Pull out each line of the listing below that contains the word "Single".

#### Information ####

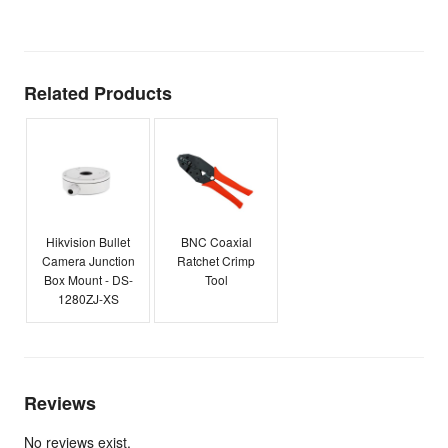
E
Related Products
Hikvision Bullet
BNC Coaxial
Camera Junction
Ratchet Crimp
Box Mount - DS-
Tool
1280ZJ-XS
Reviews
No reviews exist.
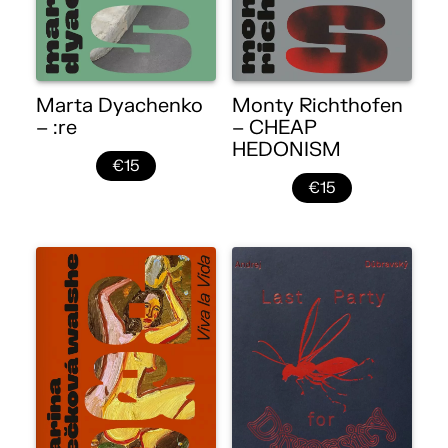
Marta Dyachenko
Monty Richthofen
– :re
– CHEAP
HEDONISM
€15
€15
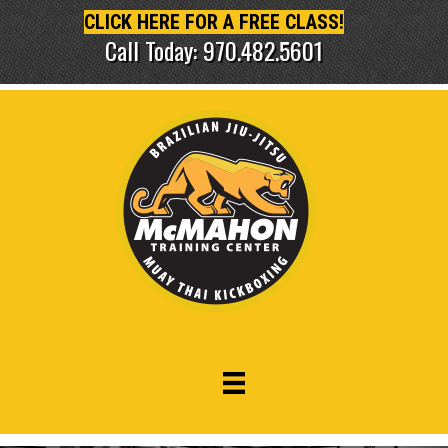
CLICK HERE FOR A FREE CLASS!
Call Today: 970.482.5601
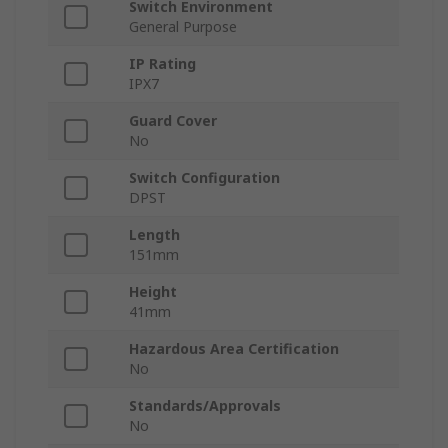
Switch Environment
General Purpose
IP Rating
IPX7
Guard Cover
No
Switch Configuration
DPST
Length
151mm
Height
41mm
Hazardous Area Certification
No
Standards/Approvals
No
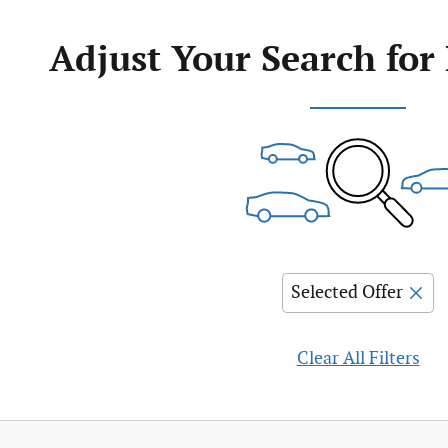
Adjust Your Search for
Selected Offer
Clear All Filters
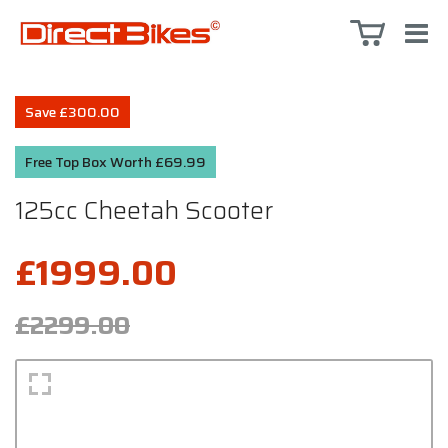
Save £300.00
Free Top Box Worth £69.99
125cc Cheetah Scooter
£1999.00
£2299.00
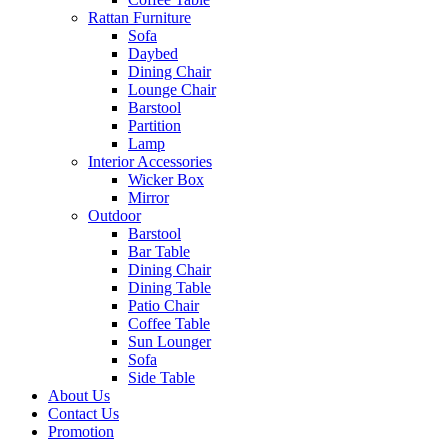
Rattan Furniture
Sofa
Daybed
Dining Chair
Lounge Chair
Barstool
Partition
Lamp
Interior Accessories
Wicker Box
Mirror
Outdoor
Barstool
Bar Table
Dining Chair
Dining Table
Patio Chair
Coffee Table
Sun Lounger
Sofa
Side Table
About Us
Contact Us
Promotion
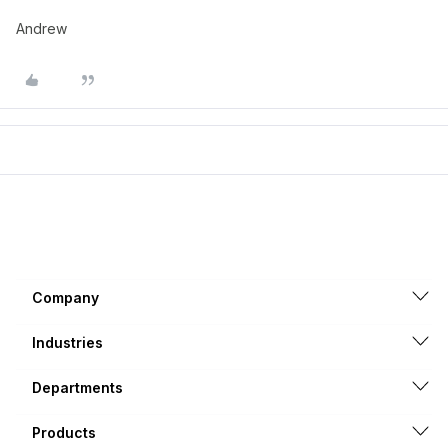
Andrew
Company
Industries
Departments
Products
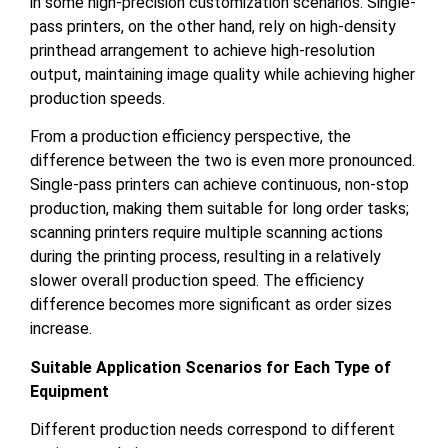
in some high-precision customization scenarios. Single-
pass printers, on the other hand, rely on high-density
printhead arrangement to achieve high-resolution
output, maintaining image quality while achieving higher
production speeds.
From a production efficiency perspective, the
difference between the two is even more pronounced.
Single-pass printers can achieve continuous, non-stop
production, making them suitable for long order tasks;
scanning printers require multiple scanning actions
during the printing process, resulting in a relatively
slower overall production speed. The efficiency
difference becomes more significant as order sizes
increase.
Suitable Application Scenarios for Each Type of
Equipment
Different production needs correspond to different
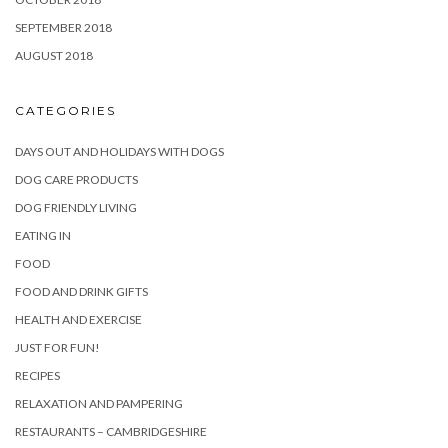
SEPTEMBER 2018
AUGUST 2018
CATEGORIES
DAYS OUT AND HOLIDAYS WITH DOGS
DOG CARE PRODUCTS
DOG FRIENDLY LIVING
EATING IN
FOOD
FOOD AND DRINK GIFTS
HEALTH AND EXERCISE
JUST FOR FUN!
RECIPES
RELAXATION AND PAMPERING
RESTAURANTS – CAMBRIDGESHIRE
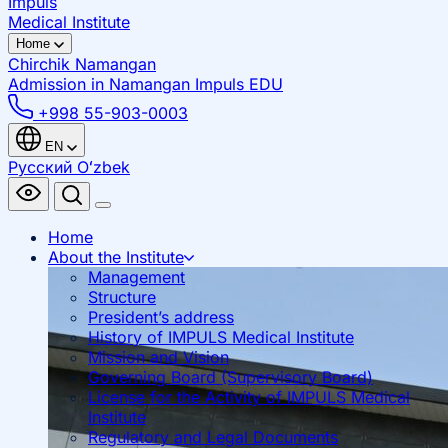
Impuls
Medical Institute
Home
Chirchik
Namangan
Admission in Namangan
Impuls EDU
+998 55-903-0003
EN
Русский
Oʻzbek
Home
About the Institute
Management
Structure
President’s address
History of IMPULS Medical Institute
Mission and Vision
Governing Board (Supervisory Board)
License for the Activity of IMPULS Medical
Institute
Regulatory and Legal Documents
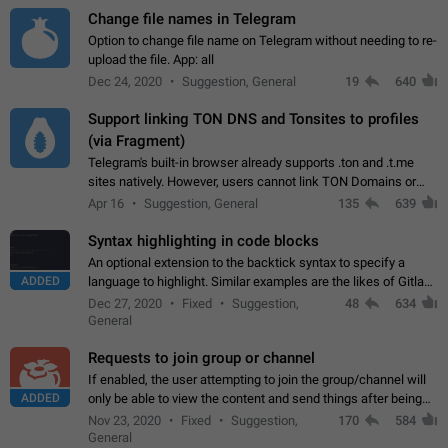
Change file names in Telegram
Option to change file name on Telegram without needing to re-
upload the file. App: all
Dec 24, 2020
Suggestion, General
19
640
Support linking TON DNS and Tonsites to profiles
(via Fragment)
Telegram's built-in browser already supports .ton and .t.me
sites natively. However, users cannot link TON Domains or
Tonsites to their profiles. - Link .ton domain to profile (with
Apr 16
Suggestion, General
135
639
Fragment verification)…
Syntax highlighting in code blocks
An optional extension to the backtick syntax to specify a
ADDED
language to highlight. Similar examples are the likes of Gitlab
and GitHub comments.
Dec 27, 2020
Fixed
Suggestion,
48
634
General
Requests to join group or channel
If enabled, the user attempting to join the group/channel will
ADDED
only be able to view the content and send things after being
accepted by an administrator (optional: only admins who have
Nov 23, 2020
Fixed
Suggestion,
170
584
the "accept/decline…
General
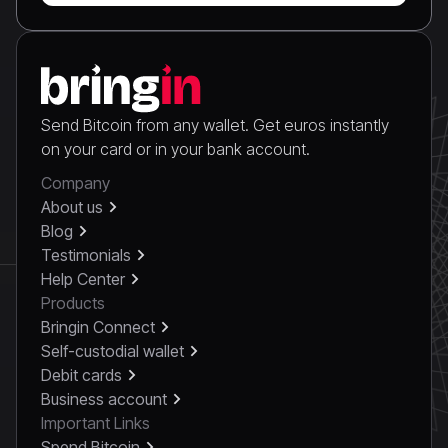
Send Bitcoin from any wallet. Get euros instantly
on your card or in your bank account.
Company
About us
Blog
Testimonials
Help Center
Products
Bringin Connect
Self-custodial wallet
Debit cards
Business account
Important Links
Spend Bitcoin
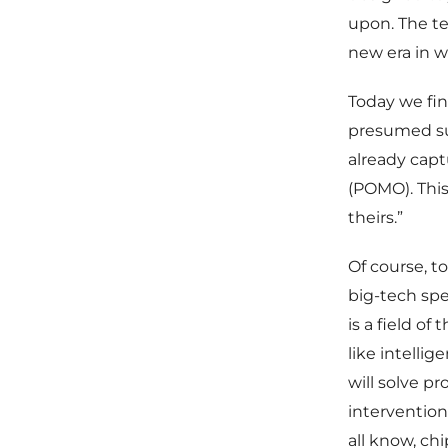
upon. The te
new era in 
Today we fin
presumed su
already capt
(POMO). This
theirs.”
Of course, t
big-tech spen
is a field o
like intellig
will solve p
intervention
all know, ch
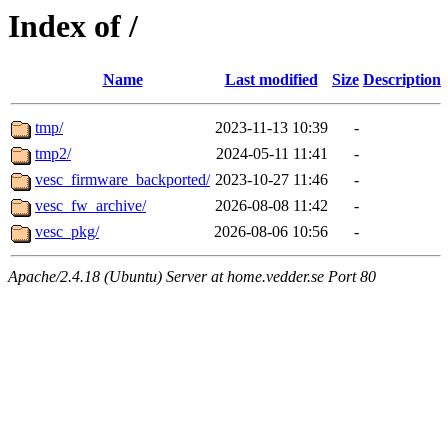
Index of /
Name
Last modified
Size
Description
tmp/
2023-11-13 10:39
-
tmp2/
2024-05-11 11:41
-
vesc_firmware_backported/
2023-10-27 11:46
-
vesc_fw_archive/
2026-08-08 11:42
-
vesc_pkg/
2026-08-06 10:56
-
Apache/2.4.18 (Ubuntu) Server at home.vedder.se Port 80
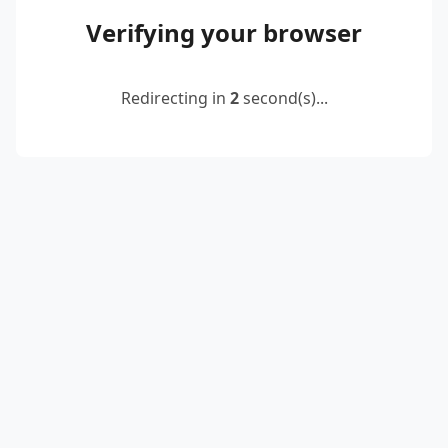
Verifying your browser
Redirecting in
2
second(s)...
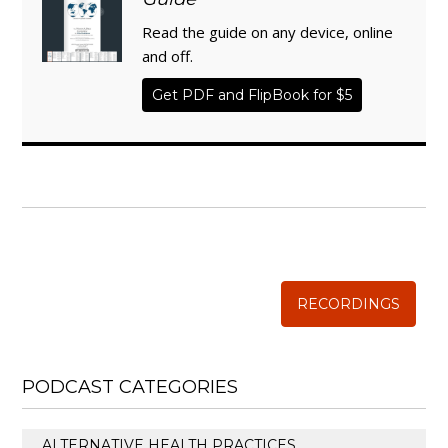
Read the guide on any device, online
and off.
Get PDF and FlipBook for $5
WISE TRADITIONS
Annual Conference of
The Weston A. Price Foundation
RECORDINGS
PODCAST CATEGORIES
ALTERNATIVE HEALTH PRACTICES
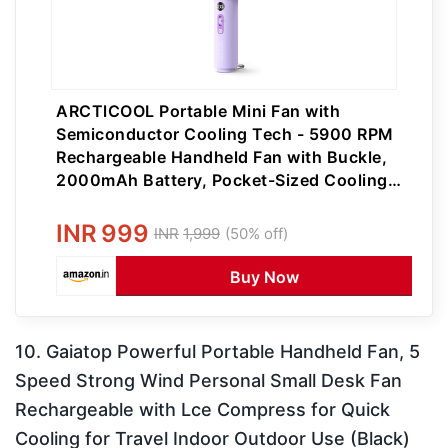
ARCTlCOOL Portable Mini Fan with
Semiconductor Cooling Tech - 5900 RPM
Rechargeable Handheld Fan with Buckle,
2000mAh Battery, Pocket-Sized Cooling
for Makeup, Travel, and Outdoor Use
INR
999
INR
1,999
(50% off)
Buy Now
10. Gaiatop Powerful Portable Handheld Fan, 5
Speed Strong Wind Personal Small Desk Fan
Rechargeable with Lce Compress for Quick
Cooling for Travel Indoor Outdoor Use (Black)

####

• Solved exercise:
in some high-precision customization scenarios. Single-
Single-pass printers can achieve continuous, non-stop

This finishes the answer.